# Swivels



## Broncoman (Jul 30, 2008)

I've used swivels a lot and lately I've had several people say I need tostop using them. Just wondering what everyone elses thought on them are, I switch jigs and lures a lot and hate to cut and retie the line each time? Also if you don't use them do you have any special way to attach lures and jigs?


----------



## Captain Ahab (Jul 30, 2008)

I use Norman Speed Clips - they are really nice. You do need to remove the split ring from the nose of the lure

https://www.cabelas.com/prod-1/0000044110226a.shtml


----------



## dedawg1149 (Jul 30, 2008)

i just tie everthing i think a swivel ruins the action sometimes i get line twist on my spinning reels but when i do i just run the line out tied to a swivel and reel back in


----------



## SlimeTime (Jul 30, 2008)

dedawg1149 said:


> i just tie everthing i think a swivel ruins the action sometimes i get line twist on my spinning reels but when i do i just run the line out tied to a swivel and reel back in



+1


----------



## Captain Ahab (Jul 31, 2008)

If I am not using the speed clip I use a loop knot to give teh lure a better action - anyone else?


----------



## Nickk (Jul 31, 2008)

I tie everything, I only use swivels with Carolina rigs and flukes(line twist deterrent). I need to learn some good loop knots, anyone know a good one that works with braid?


----------



## Captain Ahab (Jul 31, 2008)

Nickk said:


> I tie everything, I only use swivels with Carolina rigs and flukes(line twist deterrent). I need to learn some good loop knots, anyone know a good one that works with braid?


----------



## G3_Guy (Jul 31, 2008)

I only use swivels on Carolina Rigs. Everything else get a Palomar Knot from me.


----------



## The Grifter (Jul 31, 2008)

Palomar Knot for me except on crank baits. I tie a Rapala not for cranks. Only use swivels on Carolina rig as well.


----------



## slim357 (Aug 1, 2008)

Captain Ahab said:


> If I am not using the speed clip I use a loop knot to give teh lure a better action - anyone else?

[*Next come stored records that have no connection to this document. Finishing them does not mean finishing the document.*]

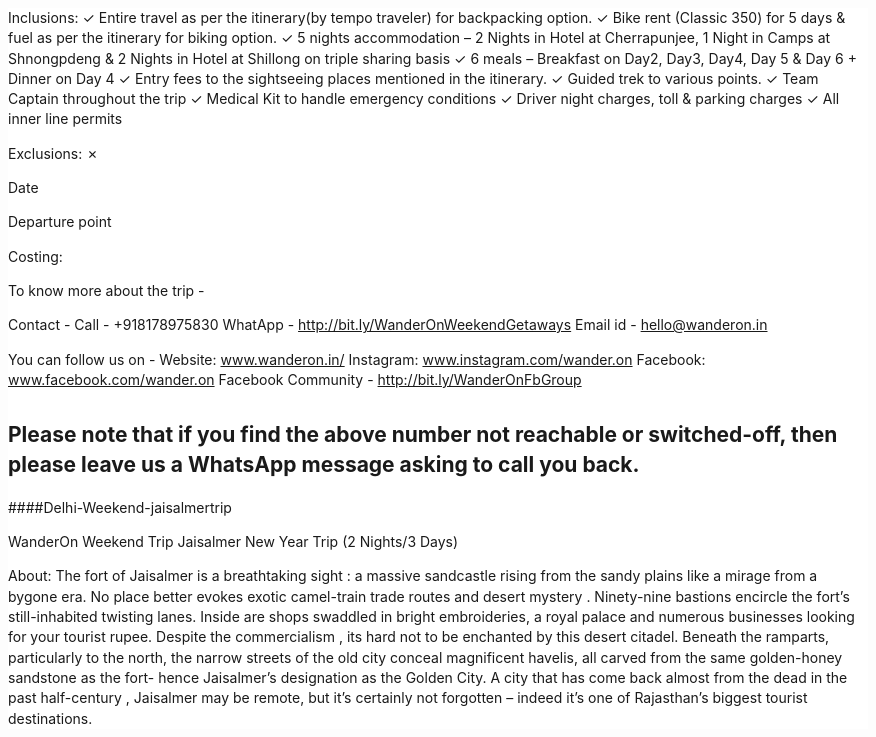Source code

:
Inclusions:
✓ Entire travel as per the itinerary(by tempo traveler) for backpacking option.
✓ Bike rent (Classic 350) for 5 days & fuel as per the itinerary for biking option.
✓ 5 nights accommodation – 2 Nights in Hotel at Cherrapunjee, 1 Night in Camps at Shnongpdeng & 2 Nights in Hotel at Shillong on triple sharing basis
✓ 6 meals – Breakfast on Day2, Day3, Day4, Day 5 & Day 6 + Dinner on Day 4
✓ Entry fees to the sightseeing places mentioned in the itinerary.
✓ Guided trek to various points.
✓ Team Captain throughout the trip
✓ Medical Kit to handle emergency conditions
✓ Driver night charges, toll & parking charges
✓ All inner line permits


Exclusions:
✗

Date


Departure point


Costing:


To know more about the trip - 

Contact - 
Call - +918178975830 
WhatApp - http://bit.ly/WanderOnWeekendGetaways
Email id - hello@wanderon.in

You can follow us on -
Website: www.wanderon.in/
Instagram: www.instagram.com/wander.on
Facebook: www.facebook.com/wander.on
Facebook Community - http://bit.ly/WanderOnFbGroup

Please note that if you find the above number not reachable or switched-off, then please leave us a WhatsApp message asking to call you back.
---------------------------------------------------------------------------------------------------------------------------------------------------------------------------
####Delhi-Weekend-jaisalmertrip

WanderOn Weekend Trip Jaisalmer New Year Trip (2 Nights/3 Days)

About:
The fort of Jaisalmer is a breathtaking sight : a massive sandcastle rising from the sandy plains like a mirage from a bygone era. No place better evokes exotic camel-train trade routes and desert mystery . Ninety-nine bastions encircle the fort’s still-inhabited twisting lanes. Inside are shops swaddled in bright embroideries, a royal palace and numerous businesses looking for your tourist rupee. Despite the commercialism , its hard not to be enchanted by this desert citadel. Beneath the ramparts, particularly to the north, the narrow streets of the old city conceal magnificent havelis, all carved from the same golden-honey sandstone as the fort- hence Jaisalmer’s designation as the Golden City.
A city that has come back almost from the dead in the past half-century , Jaisalmer may be remote, but it’s certainly not forgotten – indeed it’s one of Rajasthan’s biggest tourist destinations.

I only use swivels with c-rigs. I have heard the loop knot is good for top water walk the dog baits, i have also head it is good for popin topwater baits, however I'll only use an extra long improved clinch knot for poppers.


----------



## FishinsMyLife (Aug 1, 2008)

Palomar for everything for me. I never Carolina Rig so I never use a swivel for anything


----------



## KMixson (Aug 1, 2008)

I have seen too many swivel clasp straighten out. I have lost my trust in them.


----------



## FishingCop (Aug 1, 2008)

I generally always tie direct - in some cases, depending on the water/terrain/conditions and target fish, I might use a swivel for ease of rapid change of lures/colors, etc. - to see what's working - otherwise, I feel more confident with tying direct -- oh yeah, palomar is my favorite with an improved cinch as a back up based on weight/type of line


----------



## LeftCoastAngler (Aug 2, 2008)

There are only two knots you need to know... A line to line blood knot for leader to main line, and a loop knot for the lure... Swivels and terminal tackle is generally used for offshore type fishing down here in FL.

~LCA.


----------